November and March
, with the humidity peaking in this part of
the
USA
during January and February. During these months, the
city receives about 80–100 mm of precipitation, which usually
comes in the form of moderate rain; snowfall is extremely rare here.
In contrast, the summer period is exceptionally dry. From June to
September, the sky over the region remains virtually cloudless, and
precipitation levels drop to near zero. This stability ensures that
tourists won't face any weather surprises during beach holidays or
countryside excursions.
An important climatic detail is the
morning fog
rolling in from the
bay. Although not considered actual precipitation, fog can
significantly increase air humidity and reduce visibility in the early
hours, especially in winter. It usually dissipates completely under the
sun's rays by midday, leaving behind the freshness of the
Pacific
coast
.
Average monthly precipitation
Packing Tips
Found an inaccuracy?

● ● ● ● ● ● ●

Task directions
The result should consist solely of the lines from the one that contains "Average monthly precipitation" to the last line of the records above, reproduced exactly.

Response area
Average monthly precipitation
Packing Tips
Found an inaccuracy?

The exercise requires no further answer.